# VC Radiance Problem



## petersensfunnyfarm (Feb 4, 2010)

Recently our VC Radiance stove has not been switching on automatically as it should - it is programmed to come on at 60, and the display on the remote control will read that the room is at (for example) 55, but it isn't turning on. Has anyone else experienced this issue and if so, how was it remedied? Is it an internal sensor of some sort that needs to be replaced? The stove is 4+ years old.


----------



## DAKSY (Feb 4, 2010)

petersensfunnyfarm said:
			
		

> Recently our VC Radiance stove has not been switching on automatically as it should - it is programmed to come on at 60, and the display on the remote control will read that the room is at (for example) 55, but it isn't turning on. Has anyone else experienced this issue and if so, how was it remedied? Is it an internal sensor of some sort that needs to be replaced? The stove is 4+ years old.

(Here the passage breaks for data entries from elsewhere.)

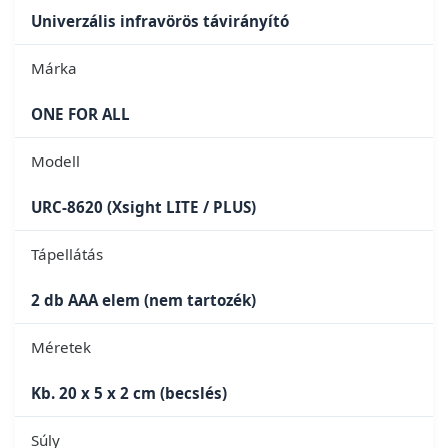
Univerzális infravörös távirányító
Márka
ONE FOR ALL
Modell
URC-8620 (Xsight LITE / PLUS)
Tápellátás
2 db AAA elem (nem tartozék)
Méretek
Kb. 20 x 5 x 2 cm (becslés)
Súly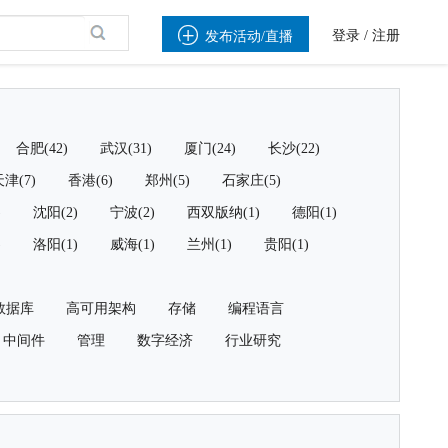

登录
/
注册
发布活动/直播
合肥(42)
武汉(31)
厦门(24)
长沙(22)
津(7)
香港(6)
郑州(5)
石家庄(5)
)
沈阳(2)
宁波(2)
西双版纳(1)
德阳(1)
)
洛阳(1)
威海(1)
兰州(1)
贵阳(1)
数据库
高可用架构
存储
编程语言
中间件
管理
数字经济
行业研究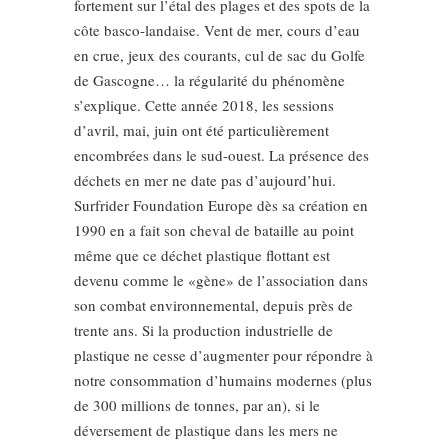
fortement sur l’étal des plages et des spots de la
côte basco-landaise. Vent de mer, cours d’eau
en crue, jeux des courants, cul de sac du Golfe
de Gascogne… la régularité du phénomène
s’explique. Cette année 2018, les sessions
d’avril, mai, juin ont été particulièrement
encombrées dans le sud-ouest. La présence des
déchets en mer ne date pas d’aujourd’hui.
Surfrider Foundation Europe dès sa création en
1990 en a fait son cheval de bataille au point
même que ce déchet plastique flottant est
devenu comme le «gène» de l’association dans
son combat environnemental, depuis près de
trente ans. Si la production industrielle de
plastique ne cesse d’augmenter pour répondre à
notre consommation d’humains modernes (plus
de 300 millions de tonnes, par an), si le
déversement de plastique dans les mers ne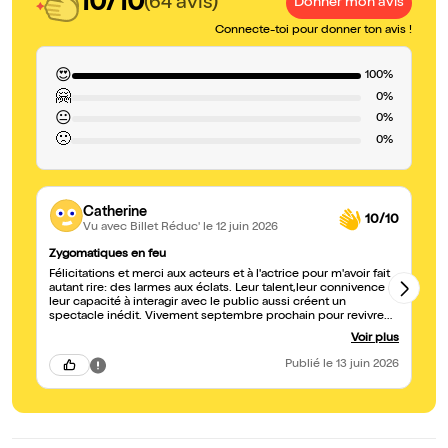
10/10
(64 avis)
Donner mon avis
Connecte-toi pour donner ton avis !
😍
100%
🤗
0%
😐
0%
🙁
0%
Catherine
10/10
Vu avec Billet Réduc'
le 12 juin 2026
Zygomatiques en feu
Br
Félicitations et merci aux acteurs et à l'actrice pour m'avoir fait
Tr
autant rire: des larmes aux éclats. Leur talent,leur connivence et
ai
leur capacité à interagir avec le public aussi créent un
spectacle inédit. Vivement septembre prochain pour revivre
une expérience similaire !
Voir plus
Publié
le 13 juin 2026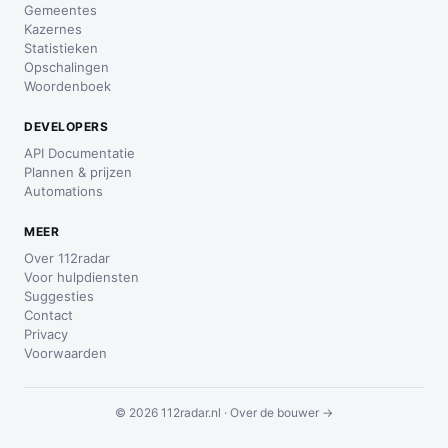
Gemeentes
Kazernes
Statistieken
Opschalingen
Woordenboek
DEVELOPERS
API Documentatie
Plannen & prijzen
Automations
MEER
Over 112radar
Voor hulpdiensten
Suggesties
Contact
Privacy
Voorwaarden
© 2026 112radar.nl ·
Over de bouwer →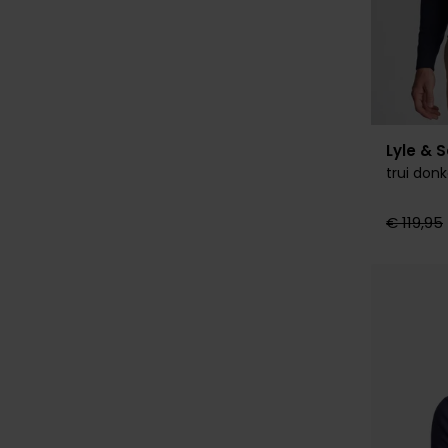
Lyle & 
trui don
€ 119,95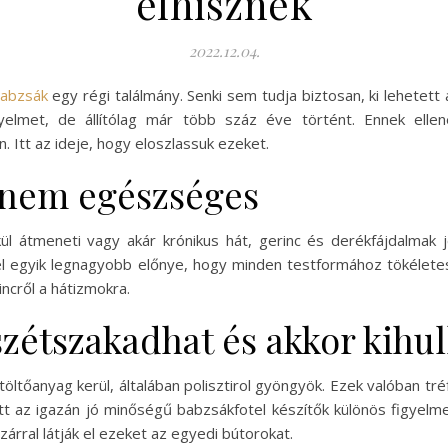
elhisznek
2022.12.04.
abzsák
egy régi találmány. Senki sem tudja biztosan, ki lehetett
nyelmet, de állítólag már több száz éve történt. Ennek elle
. Itt az ideje, hogy eloszlassuk ezeket.
k nem egészséges
ül átmeneti vagy akár krónikus hát, gerinc és derékfájdalmak 
el egyik legnagyobb előnye, hogy minden testformához tökélet
incről a hátizmokra.
szétszakadhat és akkor kihul
tőanyag kerül, általában polisztirol gyöngyök. Ezek valóban tré
t az igazán jó minőségű babzsákfotel készítők különös figyelm
zárral látják el ezeket az egyedi bútorokat.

Could be the batteries in the remote - either in the sending unit or the receiver - OR BOTH...
Could be a weakening thermopile...
Could be a loose wiring connection...
Get a millivolt tester & test the batteries...
Jiggle some of the wires to see if something is loose...
Use the same meter to take a reading on the TP & TP-TH terminals
& report what you've found there...


----------



## petersensfunnyfarm (Feb 5, 2010)

DAKSY, thanks for the response. We checked the batteries in the remote and now will try your other suggestions and let you know.

Thanks!


----------



## Wood Heat Stoves (Feb 5, 2010)

http://woodheatstoves.com/nova-sit-820-troubleshooting-guide-p-12157.html

here is the sit guide to do the tests Daksy refers to.....


----------



## DAKSY (Feb 6, 2010)

Wood Heat Stoves said:
			
		

> http://woodheatstoves.com/nova-sit-820-troubleshooting-guide-p-12157.html
> 
> here is the sit guide to do the tests Daksy refers to.....



Hey, Dave...
It's been a while since I did any work on a VC Radiance,
but didn't they come with a Honeywell Valve?
I know I'm old & the memory is the 2nd thing to go...


----------



## petersensfunnyfarm (Feb 6, 2010)

Got to poking around under it last night - one of the wires has come unconnected, my guess is from our not-so-svelte cat that likes to sleep underneath. Not sure where it needs to be reconnected to - will the guide display wiring?


----------



## DAKSY (Feb 6, 2010)

petersensfunnyfarm said:
			
		

> Got to poking around under it last night - one of the wires has come unconnected, my guess is from our not-so-svelte cat that likes to sleep underneath. Not sure where it needs to be reconnected to - will the guide display wiring?



There should be a wiring schematic in the owner's manual.
Is your pilot lit? Are there wires on the gas valve terminal 
block at the TH & TH/TP terminals?


----------



## Wood Heat Stoves (Feb 6, 2010)

DAKSY said:
			
		

> Wood Heat Stoves said:
> 
> 
> 
> ...



nope, but, they might have switched to one, its been a while for me too, and we aren't vc dealers...

44a. Valve Nova SIT820.662 RN (Serial #’s starting with 2513) 20010563
44b. Valve Nova SIT820.653 RP (Serial #’s starting with 2513) 20010645

this is from the manuals i have on file, for models 3233 thru 3236   and 3340 thru 3349, 3355 and 3356

OP> what model of radiance??


----------